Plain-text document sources
_____

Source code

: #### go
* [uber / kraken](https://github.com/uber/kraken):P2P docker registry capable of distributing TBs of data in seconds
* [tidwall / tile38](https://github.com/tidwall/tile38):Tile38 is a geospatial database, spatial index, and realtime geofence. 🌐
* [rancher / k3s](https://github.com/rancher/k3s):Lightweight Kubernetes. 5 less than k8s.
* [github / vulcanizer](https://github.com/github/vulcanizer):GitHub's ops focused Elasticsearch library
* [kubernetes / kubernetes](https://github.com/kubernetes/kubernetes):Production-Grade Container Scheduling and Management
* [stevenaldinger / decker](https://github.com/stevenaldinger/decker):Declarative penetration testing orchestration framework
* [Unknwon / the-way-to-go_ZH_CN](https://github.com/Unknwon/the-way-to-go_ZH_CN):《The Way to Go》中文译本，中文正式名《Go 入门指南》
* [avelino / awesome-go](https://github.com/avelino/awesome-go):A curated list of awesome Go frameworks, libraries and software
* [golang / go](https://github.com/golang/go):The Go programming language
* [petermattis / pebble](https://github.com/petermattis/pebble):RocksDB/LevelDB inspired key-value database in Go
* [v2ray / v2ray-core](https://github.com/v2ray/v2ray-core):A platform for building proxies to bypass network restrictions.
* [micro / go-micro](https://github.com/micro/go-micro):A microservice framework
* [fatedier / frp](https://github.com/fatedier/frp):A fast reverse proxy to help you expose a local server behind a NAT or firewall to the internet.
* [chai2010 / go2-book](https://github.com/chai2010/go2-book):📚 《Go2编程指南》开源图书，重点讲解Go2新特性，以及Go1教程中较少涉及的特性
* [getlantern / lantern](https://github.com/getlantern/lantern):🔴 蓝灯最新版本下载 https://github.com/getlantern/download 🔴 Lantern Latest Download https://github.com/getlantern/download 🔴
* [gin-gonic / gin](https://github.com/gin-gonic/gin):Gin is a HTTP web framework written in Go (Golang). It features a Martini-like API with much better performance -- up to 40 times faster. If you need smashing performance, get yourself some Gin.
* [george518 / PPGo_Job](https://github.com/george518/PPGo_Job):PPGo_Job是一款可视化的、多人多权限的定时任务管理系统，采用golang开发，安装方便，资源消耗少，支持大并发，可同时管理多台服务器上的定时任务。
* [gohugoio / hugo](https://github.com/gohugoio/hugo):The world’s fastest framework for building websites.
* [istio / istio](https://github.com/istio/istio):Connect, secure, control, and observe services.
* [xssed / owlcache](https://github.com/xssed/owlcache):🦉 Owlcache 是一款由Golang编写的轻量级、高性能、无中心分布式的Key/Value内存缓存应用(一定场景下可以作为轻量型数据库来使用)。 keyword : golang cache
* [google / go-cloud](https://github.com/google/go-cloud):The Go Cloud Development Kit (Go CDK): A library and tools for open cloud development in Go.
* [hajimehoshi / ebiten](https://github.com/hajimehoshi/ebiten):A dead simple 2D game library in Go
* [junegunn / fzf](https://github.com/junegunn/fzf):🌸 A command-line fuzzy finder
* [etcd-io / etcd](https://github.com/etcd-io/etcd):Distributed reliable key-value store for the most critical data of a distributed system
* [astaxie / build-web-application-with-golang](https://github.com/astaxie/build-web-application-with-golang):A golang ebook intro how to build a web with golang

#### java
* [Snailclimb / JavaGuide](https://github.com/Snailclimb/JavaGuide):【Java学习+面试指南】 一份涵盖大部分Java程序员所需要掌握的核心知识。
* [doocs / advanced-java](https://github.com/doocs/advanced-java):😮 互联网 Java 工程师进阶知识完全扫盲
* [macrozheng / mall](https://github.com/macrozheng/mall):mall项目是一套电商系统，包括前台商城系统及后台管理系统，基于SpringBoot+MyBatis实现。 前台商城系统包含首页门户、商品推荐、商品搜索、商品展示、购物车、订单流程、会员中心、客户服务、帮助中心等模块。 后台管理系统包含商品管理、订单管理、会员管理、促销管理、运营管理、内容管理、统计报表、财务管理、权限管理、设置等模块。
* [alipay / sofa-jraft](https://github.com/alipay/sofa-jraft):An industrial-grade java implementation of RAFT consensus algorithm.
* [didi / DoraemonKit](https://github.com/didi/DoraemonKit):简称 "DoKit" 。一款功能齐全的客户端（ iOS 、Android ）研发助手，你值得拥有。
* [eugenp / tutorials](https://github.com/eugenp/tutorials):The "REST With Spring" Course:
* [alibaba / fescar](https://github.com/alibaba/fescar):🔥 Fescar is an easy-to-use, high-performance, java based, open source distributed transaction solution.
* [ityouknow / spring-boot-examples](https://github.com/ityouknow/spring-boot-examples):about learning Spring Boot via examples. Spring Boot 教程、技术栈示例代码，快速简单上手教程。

_____

§ **TASK STATEMENT**:
Locate each line in the data that contains the string "performance" and copy those lines. Case counts, so uppercase and lowercase letters must match.

§ **COMPLETED EXERCISE**:
* [gin-gonic / gin](https://github.com/gin-gonic/gin):Gin is a HTTP web framework written in Go (Golang). It features a Martini-like API with much better performance -- up to 40 times faster. If you need smashing performance, get yourself some Gin.
* [alibaba / fescar](https://github.com/alibaba/fescar):🔥 Fescar is an easy-to-use, high-performance, java based, open source distributed transaction solution.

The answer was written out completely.